■ **Exercise inputs**
--*--

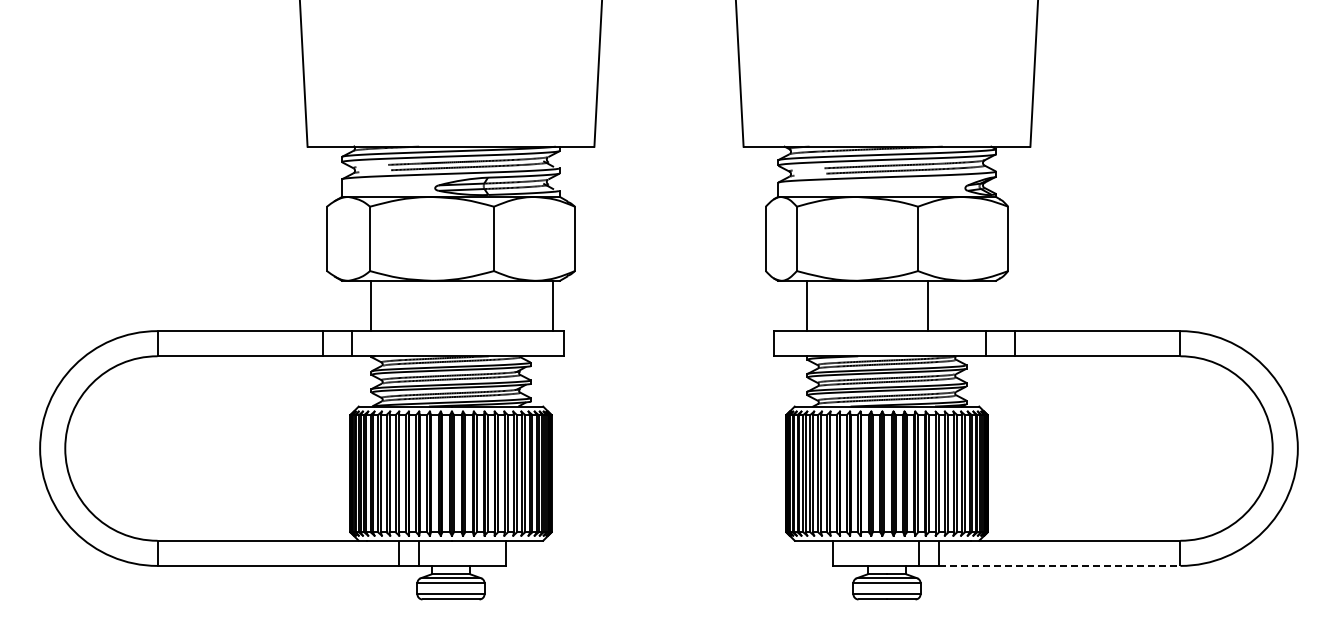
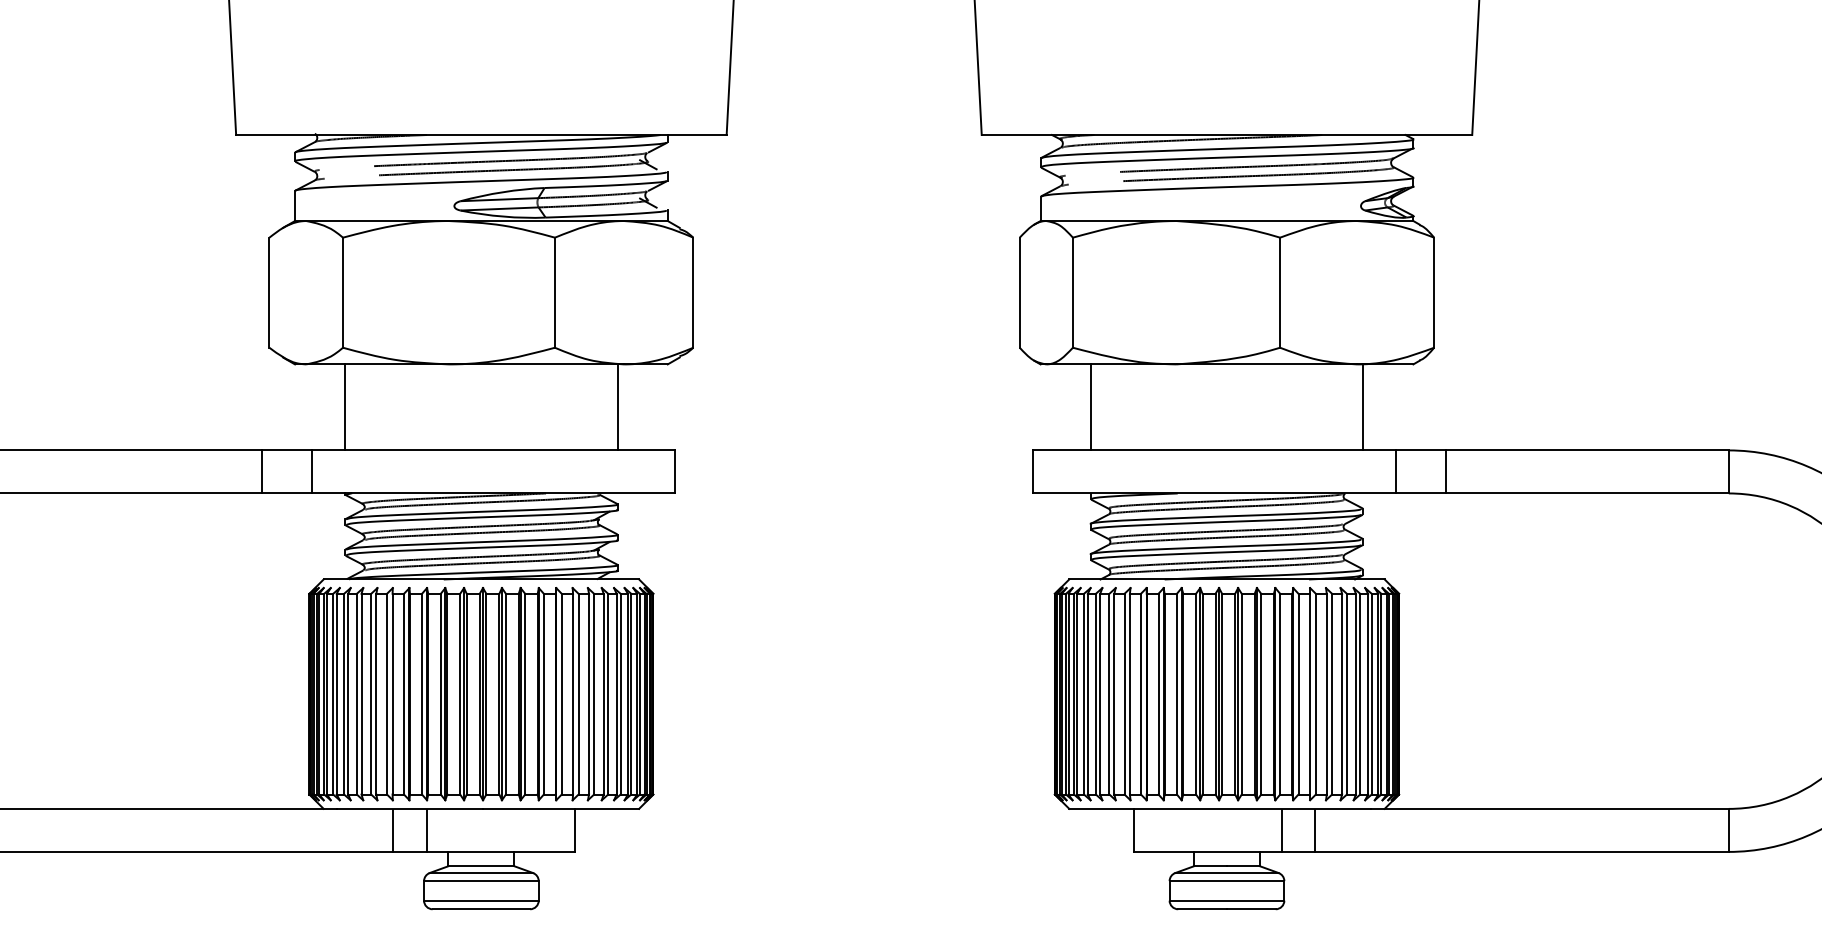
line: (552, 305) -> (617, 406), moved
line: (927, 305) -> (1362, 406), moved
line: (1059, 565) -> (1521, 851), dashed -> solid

--*--

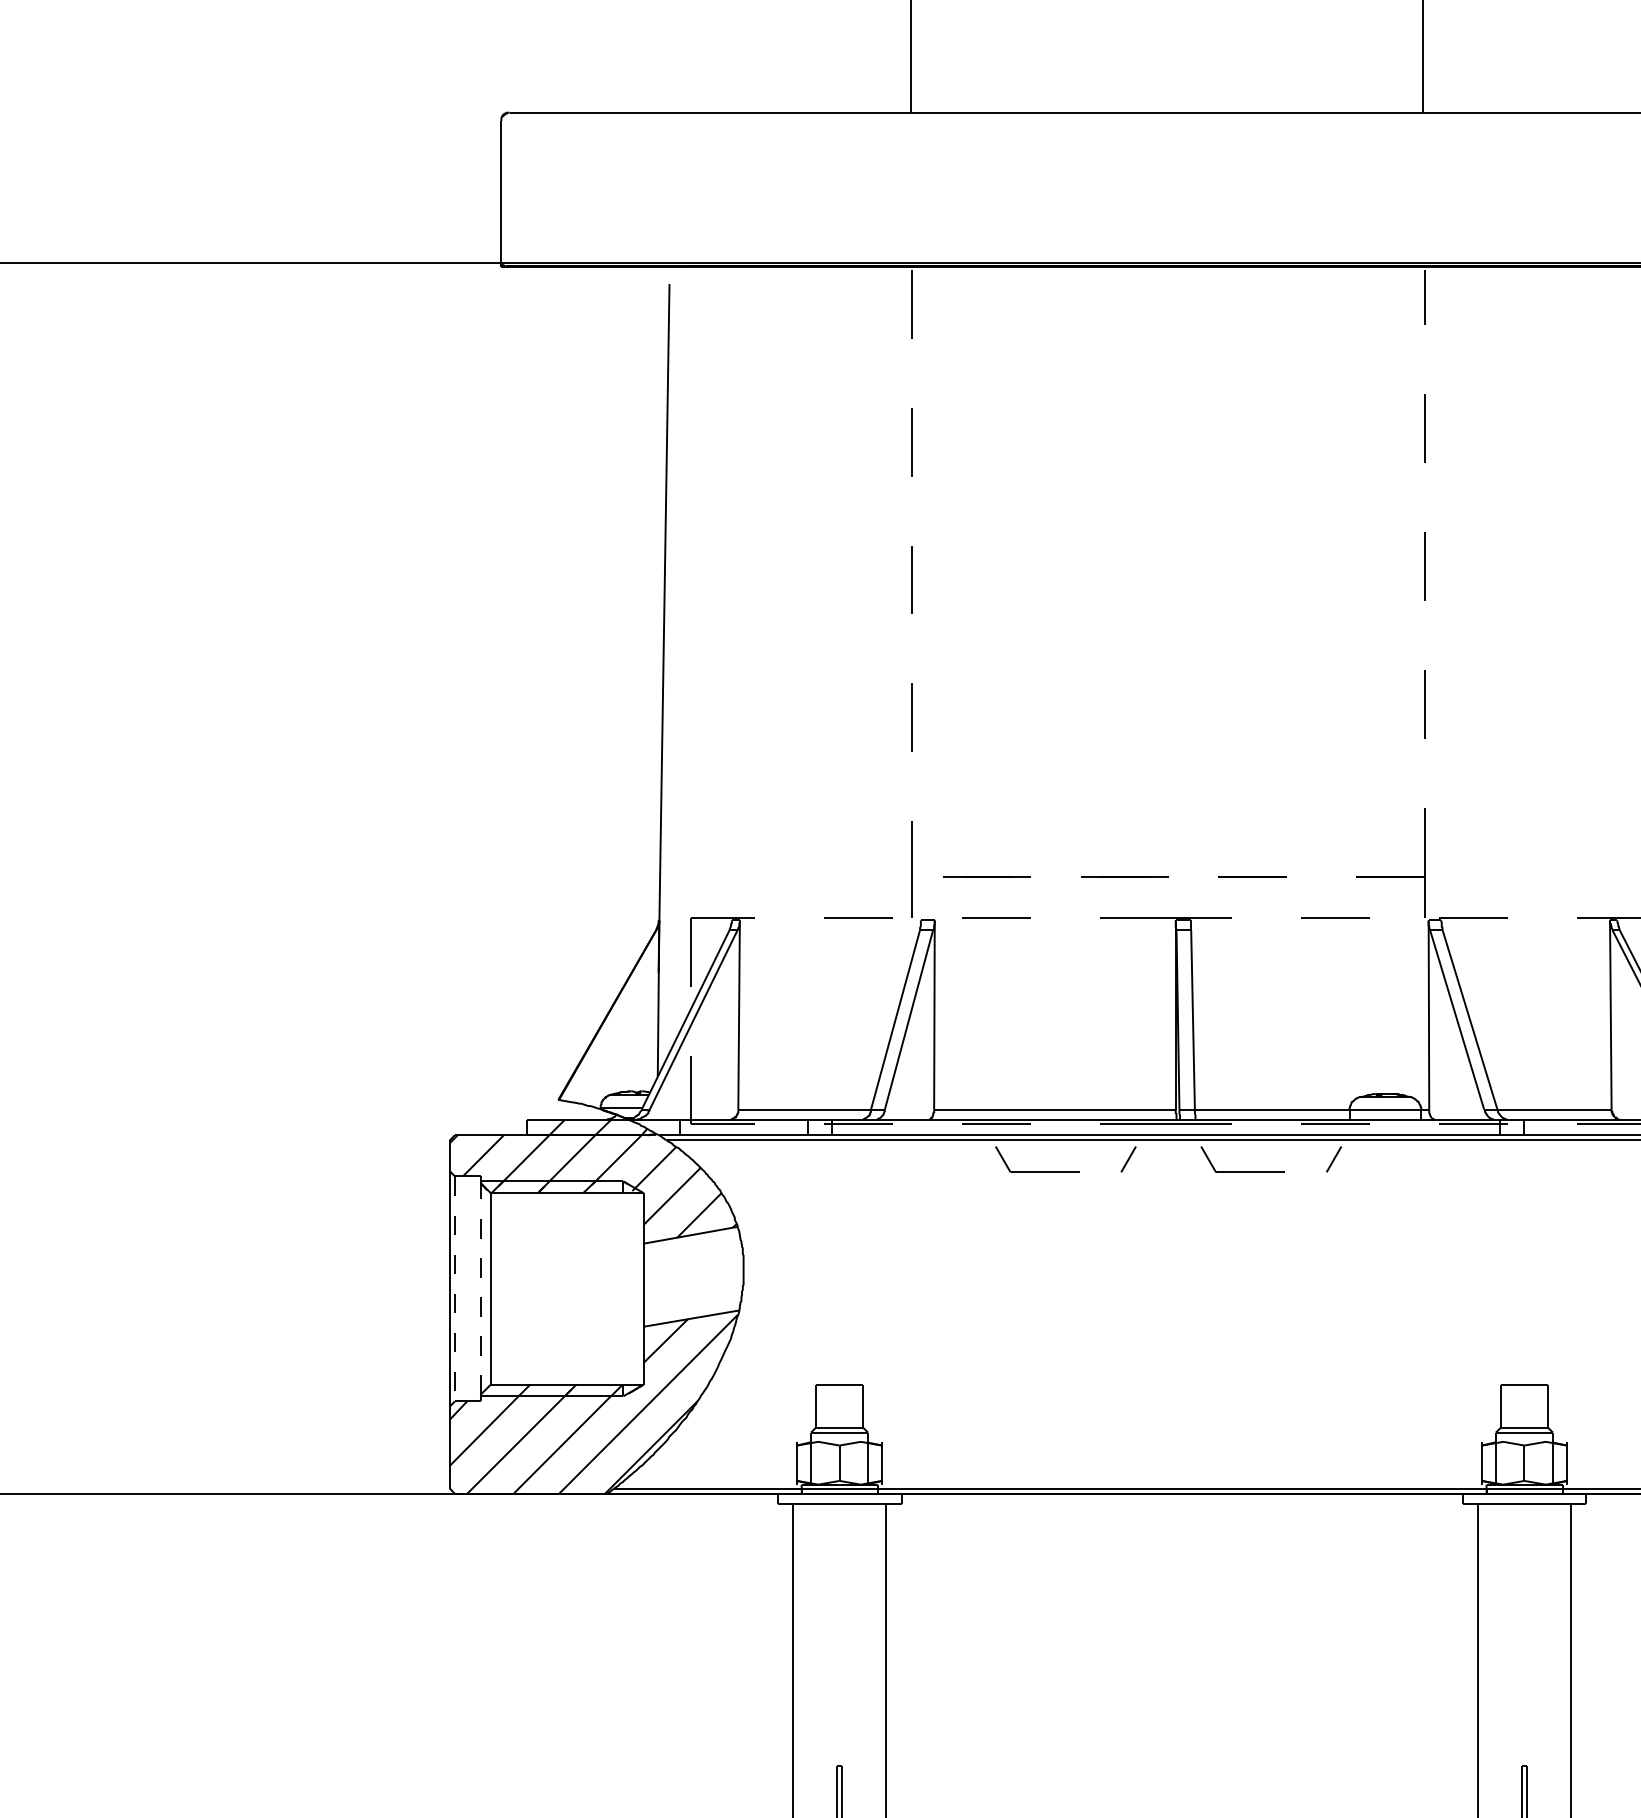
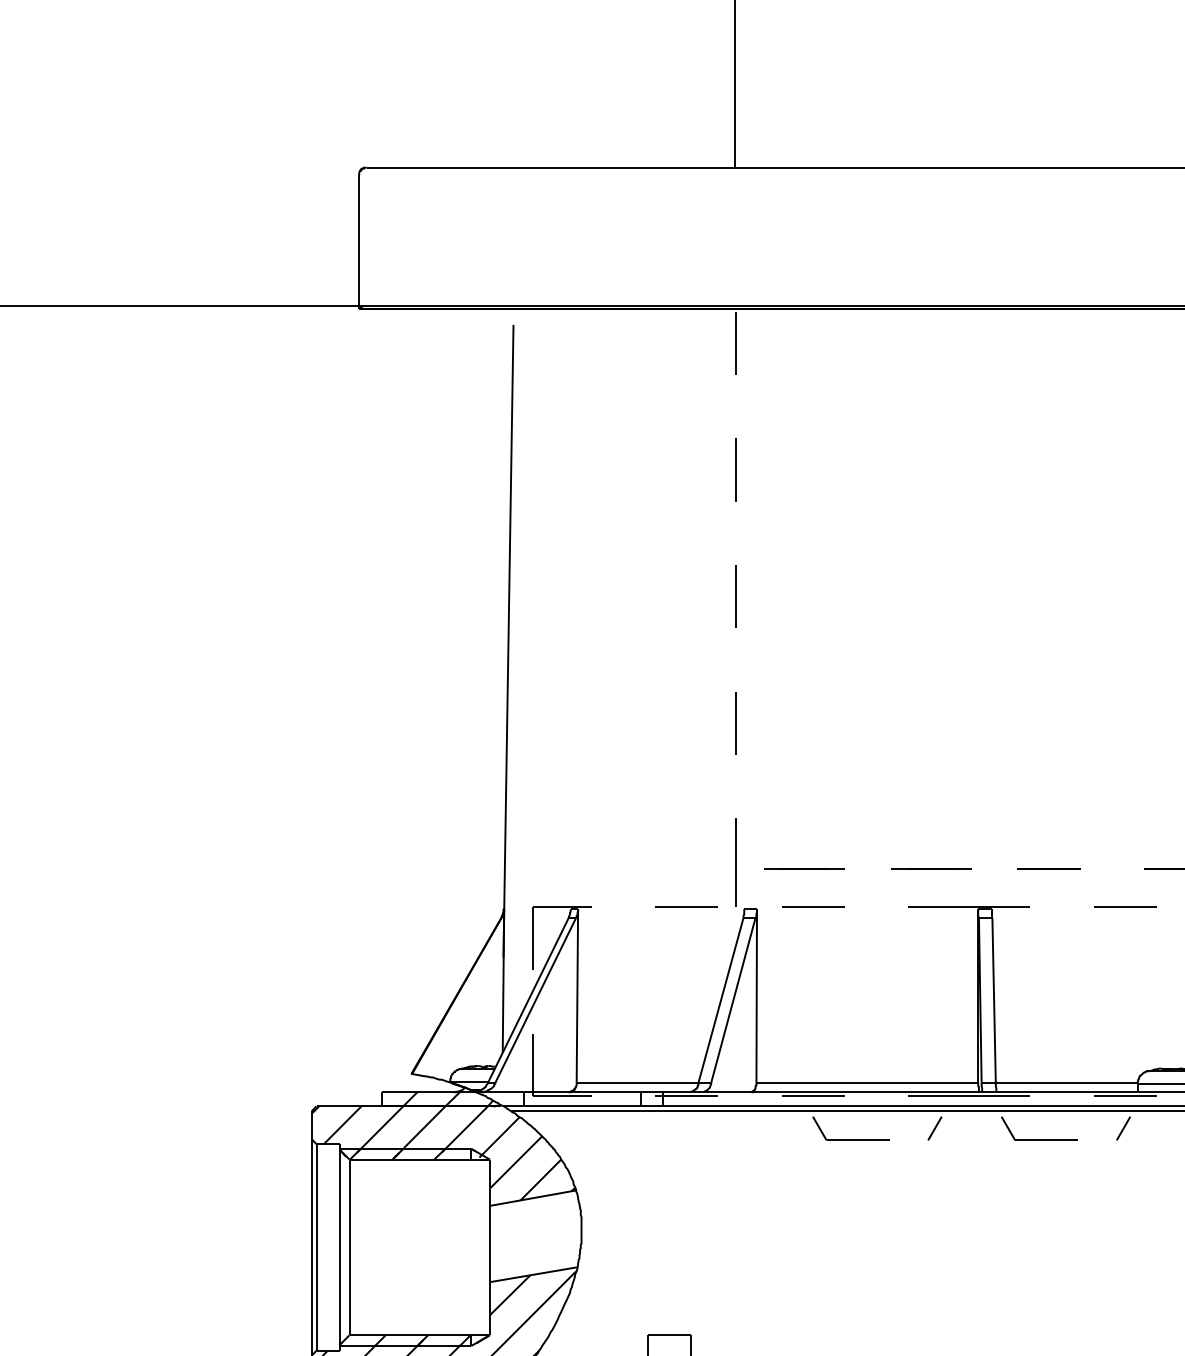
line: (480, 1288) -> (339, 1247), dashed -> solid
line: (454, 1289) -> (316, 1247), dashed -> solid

--*--

■ **Task objective**
Using the records above, restate word for word the lines from the one with "line: (552, 305) -> (617, 406), moved" through the one with "line: (1059, 565)", both included.

■ **Answer for this exercise**
line: (552, 305) -> (617, 406), moved
line: (927, 305) -> (1362, 406), moved
line: (1059, 565) -> (1521, 851), dashed -> solid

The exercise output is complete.